*** Data provided Section Begins ***

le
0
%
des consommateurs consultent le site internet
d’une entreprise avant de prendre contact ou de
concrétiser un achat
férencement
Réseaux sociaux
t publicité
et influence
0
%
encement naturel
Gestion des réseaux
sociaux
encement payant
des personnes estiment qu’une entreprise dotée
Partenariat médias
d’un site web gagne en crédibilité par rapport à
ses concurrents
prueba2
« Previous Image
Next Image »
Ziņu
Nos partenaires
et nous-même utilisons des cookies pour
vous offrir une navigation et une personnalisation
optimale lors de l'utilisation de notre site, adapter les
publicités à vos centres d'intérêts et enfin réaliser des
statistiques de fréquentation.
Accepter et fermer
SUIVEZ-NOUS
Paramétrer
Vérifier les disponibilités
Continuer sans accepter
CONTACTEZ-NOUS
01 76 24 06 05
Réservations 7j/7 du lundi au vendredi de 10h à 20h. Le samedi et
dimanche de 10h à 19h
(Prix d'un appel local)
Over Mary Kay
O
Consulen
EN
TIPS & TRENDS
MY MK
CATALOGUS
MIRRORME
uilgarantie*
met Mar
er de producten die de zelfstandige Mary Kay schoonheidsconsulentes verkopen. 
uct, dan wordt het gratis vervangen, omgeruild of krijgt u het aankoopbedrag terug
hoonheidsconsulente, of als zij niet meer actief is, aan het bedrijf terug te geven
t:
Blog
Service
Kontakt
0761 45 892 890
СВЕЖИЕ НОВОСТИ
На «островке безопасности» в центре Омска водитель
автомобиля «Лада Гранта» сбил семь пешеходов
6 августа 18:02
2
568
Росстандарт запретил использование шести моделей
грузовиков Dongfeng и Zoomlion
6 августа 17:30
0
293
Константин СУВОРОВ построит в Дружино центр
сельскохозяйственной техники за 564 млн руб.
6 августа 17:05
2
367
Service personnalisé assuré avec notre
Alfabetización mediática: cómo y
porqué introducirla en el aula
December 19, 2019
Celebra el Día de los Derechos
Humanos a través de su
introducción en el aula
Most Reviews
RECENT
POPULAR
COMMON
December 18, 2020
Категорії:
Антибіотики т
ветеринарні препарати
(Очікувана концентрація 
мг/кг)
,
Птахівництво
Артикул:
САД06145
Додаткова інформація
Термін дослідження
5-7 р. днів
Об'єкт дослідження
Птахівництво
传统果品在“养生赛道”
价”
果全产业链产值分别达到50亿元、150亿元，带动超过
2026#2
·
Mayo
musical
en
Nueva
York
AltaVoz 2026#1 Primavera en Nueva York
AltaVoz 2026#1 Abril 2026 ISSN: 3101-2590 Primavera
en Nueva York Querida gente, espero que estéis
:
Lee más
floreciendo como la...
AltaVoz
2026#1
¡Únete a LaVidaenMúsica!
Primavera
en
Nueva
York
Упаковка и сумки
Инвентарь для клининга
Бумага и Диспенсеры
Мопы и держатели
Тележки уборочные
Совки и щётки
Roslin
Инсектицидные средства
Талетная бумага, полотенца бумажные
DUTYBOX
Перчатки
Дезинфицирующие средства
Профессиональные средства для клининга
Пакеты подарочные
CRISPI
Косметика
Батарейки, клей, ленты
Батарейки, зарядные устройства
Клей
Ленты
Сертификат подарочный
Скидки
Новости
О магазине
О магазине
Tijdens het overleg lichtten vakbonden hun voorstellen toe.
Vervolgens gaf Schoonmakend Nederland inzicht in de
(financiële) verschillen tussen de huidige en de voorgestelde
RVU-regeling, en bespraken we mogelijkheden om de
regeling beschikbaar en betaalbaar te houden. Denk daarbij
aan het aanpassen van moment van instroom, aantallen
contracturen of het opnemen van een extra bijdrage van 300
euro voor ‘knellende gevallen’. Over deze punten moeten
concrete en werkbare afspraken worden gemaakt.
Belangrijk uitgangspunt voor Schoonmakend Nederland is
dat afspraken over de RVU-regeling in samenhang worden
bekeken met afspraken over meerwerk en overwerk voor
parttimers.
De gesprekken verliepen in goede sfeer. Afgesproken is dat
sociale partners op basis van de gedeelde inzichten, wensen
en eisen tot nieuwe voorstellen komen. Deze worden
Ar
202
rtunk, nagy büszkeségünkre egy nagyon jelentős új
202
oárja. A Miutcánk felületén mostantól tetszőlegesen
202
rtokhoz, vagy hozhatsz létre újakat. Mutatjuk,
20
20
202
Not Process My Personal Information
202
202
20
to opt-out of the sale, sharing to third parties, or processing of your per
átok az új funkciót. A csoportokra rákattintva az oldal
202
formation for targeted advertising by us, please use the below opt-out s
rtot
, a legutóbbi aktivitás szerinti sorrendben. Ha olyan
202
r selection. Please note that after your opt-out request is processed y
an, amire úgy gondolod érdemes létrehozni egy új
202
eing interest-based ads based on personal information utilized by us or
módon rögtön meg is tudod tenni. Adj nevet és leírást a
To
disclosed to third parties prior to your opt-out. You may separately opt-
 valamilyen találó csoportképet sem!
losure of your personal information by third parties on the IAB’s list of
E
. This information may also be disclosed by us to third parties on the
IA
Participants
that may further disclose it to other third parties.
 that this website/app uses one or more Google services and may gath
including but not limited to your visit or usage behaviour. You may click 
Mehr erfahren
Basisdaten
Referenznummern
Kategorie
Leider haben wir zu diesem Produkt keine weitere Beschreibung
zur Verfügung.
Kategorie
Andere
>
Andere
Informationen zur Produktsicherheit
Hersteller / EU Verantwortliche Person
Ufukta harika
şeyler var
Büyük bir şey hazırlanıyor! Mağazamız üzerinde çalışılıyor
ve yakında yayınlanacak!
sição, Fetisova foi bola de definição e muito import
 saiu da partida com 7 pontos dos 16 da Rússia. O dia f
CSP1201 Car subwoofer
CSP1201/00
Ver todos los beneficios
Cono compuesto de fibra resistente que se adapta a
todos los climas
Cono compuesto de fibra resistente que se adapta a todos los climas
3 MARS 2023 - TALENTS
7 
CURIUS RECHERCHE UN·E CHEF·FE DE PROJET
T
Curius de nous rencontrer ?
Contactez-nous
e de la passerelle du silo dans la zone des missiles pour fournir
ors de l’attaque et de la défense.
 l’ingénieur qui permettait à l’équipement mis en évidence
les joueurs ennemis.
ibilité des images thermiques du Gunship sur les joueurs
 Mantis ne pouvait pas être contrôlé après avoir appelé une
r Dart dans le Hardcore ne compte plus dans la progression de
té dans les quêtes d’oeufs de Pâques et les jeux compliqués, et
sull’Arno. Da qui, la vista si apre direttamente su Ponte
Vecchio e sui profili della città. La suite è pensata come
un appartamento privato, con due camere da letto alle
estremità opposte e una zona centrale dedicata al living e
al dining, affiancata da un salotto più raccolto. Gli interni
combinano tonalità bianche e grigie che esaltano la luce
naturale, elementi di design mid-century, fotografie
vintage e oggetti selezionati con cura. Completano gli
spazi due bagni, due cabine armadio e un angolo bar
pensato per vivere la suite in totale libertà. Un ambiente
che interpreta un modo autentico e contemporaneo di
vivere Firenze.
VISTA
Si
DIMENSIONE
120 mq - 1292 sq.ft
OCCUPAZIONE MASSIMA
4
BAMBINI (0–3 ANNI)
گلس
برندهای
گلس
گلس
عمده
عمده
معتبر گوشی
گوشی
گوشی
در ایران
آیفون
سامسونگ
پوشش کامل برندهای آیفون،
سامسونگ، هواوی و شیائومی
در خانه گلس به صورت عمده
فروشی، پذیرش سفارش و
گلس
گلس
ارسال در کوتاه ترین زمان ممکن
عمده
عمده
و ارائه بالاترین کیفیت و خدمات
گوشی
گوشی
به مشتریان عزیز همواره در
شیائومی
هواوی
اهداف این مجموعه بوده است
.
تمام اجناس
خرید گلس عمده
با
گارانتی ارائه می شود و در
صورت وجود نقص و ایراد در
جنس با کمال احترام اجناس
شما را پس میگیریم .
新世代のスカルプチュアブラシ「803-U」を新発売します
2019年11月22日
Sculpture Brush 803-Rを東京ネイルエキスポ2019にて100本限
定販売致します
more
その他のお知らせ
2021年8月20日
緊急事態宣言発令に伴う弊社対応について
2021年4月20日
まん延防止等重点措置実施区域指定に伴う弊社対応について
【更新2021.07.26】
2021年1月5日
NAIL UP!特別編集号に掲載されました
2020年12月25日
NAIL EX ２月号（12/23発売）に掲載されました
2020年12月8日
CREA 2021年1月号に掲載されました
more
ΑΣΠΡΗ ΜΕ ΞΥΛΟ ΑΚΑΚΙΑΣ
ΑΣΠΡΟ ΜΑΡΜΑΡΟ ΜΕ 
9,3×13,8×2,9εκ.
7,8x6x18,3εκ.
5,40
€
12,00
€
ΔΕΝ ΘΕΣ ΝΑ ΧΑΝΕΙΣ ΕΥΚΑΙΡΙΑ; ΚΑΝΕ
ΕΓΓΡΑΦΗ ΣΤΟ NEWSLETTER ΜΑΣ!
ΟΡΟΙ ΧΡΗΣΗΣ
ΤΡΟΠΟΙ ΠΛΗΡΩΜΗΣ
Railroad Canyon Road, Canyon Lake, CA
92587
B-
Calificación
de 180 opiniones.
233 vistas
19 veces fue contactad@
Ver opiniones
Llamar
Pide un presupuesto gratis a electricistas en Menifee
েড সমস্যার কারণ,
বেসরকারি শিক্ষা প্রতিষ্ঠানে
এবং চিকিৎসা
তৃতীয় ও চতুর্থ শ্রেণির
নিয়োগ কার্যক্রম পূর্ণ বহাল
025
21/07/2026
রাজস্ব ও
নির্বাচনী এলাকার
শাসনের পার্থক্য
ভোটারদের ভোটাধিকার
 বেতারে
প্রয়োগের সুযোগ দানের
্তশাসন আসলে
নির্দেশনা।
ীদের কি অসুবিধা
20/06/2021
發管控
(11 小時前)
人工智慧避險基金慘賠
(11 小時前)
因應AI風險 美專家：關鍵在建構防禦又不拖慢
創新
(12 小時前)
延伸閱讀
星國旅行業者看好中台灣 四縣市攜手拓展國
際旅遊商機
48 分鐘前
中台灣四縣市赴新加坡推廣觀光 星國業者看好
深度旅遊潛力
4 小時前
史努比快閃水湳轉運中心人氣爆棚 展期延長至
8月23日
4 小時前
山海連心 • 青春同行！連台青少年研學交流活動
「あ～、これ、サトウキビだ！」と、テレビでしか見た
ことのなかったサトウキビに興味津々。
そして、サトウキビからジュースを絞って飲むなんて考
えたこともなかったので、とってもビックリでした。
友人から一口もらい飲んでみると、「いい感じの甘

*** Data provided Section Ends ***

What is being asked — Beginning with the line above that contains "(Prix d'un appel local)", copy each line exactly up to and including the line that contains "Додаткова інформація", and go no further.

Answer box —
(Prix d'un appel local)
Over Mary Kay
O
Consulen
EN
TIPS & TRENDS
MY MK
CATALOGUS
MIRRORME
uilgarantie*
met Mar
er de producten die de zelfstandige Mary Kay schoonheidsconsulentes verkopen. 
uct, dan wordt het gratis vervangen, omgeruild of krijgt u het aankoopbedrag terug
hoonheidsconsulente, of als zij niet meer actief is, aan het bedrijf terug te geven
t:
Blog
Service
Kontakt
0761 45 892 890
СВЕЖИЕ НОВОСТИ
На «островке безопасности» в центре Омска водитель
автомобиля «Лада Гранта» сбил семь пешеходов
6 августа 18:02
2
568
Росстандарт запретил использование шести моделей
грузовиков Dongfeng и Zoomlion
6 августа 17:30
0
293
Константин СУВОРОВ построит в Дружино центр
сельскохозяйственной техники за 564 млн руб.
6 августа 17:05
2
367
Service personnalisé assuré avec notre
Alfabetización mediática: cómo y
porqué introducirla en el aula
December 19, 2019
Celebra el Día de los Derechos
Humanos a través de su
introducción en el aula
Most Reviews
RECENT
POPULAR
COMMON
December 18, 2020
Категорії:
Антибіотики т
ветеринарні препарати
(Очікувана концентрація 
мг/кг)
,
Птахівництво
Артикул:
САД06145
Додаткова інформація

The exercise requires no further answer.